Despite downturn, some suppliers doing well.

SAN FRANCISCO -- Most suppliers to the mortgage industry are hurting because of slack demand related to the decline in origination volume. But some of the exhibitors at the Western Secondary Mortgage Market Conference here last week are bucking the trend and, for various reasons, having a good year.

For some vendors, business is being propped up by an expanding customer base as thrifts and commercial banks move back into home loans. Others offer servicing-related products that are little affected by production volume, And still others offer cost savings or productivity tools intended to improve the bottom line.

One of them is Contour Software, a Hamilton, Calif.-based company that calls itself the largest provider of home-loan software. Contour announced that it had been invited by the Federal Home Loan Mortgage Corp. to provide an interface enabling Contour's customers to access Freddie Mac's new automated underwriting service. Freddie rolled out the service at a news conference last week.

Scott Cooley, president of Contour, said, "We're not losing money, we're not laying off people. And because of the lending slowdown, people are looking more toward inexpensive PC-based systems. They're looking at word processing and seeing they can buy an inexpensive product off the shelf, so why not loan processing, too?"

He said the decline in volume has brought with it a shift in the kind of users it has to support. "They're now more likely to be office managers, not just loan officers," he said. "They're looking for productivity these days."

Six Months Old and Flying

I. Hale Oliver, president of Nationwide Appraisal Services Corp., Pittsburgh, had no hesitation in saying the company was having its best year ever. Interviewed at his booth, he said the company had just started business in January.

Nationwide uses a network of independent appraisers in all 50 states, all of whom have been licensed or certified as required by FIRREA, to provide all types of appraisals. Mr. Oliver says business so far has not only been brisk but has far exceeded all pre-startup projections.

In his first six months of business, Mr. Oliver has lined up a customer list (which he would rather his competitors did not see in print) that reads like a Who's Who in the mortgage business.

The secrets of Nationwide's early success, Mr. Oliver says, are fast turnaround, quality service and, with emphasis, "extremely competitive prices." According to literature distributed at the conference, the turn-around time for most services is five days for eigher verbal or hard-copy reports.

Stress Means Profits

Mortgage Risk Assessment Corp., Hoboken, N.J., is also doing a brisk business, partly because of the stress in the home loan business. The company has developed a data base of residential property values that enables it to credit risk services, portfolio evaluations, marketing, and other services to a broad swath of the mortgage business, including lenders, investors, agencies, and insurers.

Manning the company's booth was Fred B. Horner, senior sales executive, who said risk management was a hot product today.

He said one popular product was a prescreening service that gives insight into property values without the expense of an appraisal. "If someone is asking for a $250,000 loan in an area of $125,000 houses, for example, a lender may simply not be interested in proceeding," he said.

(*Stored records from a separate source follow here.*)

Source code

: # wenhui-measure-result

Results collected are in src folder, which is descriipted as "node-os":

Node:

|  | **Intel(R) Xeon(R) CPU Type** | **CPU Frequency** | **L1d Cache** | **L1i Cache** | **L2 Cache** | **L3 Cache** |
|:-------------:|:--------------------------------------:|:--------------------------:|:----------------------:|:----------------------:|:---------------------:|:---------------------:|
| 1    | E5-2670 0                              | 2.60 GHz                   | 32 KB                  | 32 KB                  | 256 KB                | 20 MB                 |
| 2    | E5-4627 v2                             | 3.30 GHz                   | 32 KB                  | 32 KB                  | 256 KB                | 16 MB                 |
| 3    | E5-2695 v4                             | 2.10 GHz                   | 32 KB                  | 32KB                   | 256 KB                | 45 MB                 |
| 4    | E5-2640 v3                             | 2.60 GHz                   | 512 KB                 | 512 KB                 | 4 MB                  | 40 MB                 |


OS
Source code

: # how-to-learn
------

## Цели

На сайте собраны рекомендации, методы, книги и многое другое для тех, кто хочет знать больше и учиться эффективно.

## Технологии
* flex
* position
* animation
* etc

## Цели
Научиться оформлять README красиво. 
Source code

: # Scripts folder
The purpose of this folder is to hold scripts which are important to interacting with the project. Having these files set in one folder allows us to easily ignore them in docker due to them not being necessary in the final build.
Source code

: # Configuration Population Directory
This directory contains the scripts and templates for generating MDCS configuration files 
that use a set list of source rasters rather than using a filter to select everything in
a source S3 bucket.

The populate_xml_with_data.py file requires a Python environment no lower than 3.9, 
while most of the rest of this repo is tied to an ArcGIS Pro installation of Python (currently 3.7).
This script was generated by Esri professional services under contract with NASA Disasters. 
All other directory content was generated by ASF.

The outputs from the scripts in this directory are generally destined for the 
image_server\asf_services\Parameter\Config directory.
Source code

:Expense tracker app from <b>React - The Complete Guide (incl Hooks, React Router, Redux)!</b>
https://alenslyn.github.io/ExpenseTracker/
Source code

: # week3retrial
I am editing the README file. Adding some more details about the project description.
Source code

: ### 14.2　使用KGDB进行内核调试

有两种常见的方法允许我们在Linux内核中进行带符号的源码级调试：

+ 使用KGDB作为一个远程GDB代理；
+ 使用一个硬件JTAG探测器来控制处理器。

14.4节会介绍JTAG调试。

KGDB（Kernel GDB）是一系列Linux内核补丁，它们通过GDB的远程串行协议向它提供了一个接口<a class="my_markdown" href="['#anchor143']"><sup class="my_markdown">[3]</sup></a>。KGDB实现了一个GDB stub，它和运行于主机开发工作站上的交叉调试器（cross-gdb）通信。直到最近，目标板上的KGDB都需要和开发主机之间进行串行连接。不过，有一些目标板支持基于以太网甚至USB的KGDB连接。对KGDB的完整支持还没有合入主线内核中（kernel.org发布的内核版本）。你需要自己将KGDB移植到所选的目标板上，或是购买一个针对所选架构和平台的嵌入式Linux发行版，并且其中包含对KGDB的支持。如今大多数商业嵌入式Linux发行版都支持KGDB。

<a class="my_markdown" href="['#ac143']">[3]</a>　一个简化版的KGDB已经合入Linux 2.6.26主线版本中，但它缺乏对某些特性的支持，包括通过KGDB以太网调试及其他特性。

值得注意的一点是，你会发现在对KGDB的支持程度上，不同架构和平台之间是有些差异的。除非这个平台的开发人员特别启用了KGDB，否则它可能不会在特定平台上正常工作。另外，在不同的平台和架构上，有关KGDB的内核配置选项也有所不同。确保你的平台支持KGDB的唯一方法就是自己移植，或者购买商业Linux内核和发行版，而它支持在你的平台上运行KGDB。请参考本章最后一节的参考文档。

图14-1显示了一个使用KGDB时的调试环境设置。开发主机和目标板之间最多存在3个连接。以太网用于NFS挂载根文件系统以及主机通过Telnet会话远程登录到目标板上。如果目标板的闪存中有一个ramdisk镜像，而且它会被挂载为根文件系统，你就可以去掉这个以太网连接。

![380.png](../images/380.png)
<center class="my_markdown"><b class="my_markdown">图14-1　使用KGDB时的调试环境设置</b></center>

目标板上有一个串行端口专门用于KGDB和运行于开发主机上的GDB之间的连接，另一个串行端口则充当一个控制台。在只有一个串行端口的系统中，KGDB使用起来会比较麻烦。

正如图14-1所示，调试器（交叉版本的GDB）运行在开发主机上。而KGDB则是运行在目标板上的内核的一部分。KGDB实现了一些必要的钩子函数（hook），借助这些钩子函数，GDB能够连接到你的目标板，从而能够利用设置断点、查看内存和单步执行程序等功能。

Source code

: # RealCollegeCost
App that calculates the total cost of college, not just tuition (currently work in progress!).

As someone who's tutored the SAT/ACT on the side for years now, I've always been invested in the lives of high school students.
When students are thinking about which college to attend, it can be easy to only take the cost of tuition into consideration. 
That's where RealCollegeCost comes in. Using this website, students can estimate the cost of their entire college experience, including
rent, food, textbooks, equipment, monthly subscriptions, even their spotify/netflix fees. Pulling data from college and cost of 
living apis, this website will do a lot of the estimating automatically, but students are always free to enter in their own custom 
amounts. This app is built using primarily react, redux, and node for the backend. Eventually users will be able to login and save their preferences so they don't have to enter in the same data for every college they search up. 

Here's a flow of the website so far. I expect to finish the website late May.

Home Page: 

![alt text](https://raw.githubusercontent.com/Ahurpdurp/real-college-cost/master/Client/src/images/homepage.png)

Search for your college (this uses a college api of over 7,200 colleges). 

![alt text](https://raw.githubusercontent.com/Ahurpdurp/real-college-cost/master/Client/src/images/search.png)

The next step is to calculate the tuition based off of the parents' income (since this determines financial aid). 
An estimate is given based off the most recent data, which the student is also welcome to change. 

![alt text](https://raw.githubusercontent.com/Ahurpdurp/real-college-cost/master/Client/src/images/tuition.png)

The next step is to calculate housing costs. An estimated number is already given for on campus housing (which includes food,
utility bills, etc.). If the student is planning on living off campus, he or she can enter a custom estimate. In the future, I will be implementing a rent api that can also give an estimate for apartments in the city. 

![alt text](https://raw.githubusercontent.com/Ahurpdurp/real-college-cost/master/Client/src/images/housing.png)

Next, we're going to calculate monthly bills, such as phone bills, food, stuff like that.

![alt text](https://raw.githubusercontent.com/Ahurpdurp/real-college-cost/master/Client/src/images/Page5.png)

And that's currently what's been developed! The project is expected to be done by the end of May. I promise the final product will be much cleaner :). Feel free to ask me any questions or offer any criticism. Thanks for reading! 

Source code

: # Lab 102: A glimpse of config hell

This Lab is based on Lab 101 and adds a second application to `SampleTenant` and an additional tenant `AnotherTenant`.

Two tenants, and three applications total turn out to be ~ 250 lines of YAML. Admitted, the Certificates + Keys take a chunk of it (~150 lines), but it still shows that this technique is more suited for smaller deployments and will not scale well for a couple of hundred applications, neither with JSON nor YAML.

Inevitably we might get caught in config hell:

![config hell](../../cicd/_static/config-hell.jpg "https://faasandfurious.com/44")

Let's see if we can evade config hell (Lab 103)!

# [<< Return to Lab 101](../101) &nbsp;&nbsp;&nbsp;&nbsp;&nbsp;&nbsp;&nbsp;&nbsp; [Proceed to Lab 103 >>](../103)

He said the company was also adept at tracking present loan-to-value ratios by finding new second liens and taking into account rising or falling prices. And it also specializes in detecting "silent seconds," in which a seller has lent the buyer the down payment. He said this type of fraud was more prevalent in California than elsewhere.

Steve Drew, senior vice president of Servantis Systems Inc., or SSI, also said business was good. "We do a lot of different banking software, not just mortgages, and a lot of banks are in pretty good shape these days," he said.

"But our mortgage software is doing well, too. Servicing just goes on no matter what happens to originations. On the front end, a lot of companies are trying to put PCs in the loan officers' hands. There's an advantage for mortgage banks because you put your whole office into the computer."

He explained that companies wanting to move into new territories could put a loan officer to work without the need for bricks and mortar.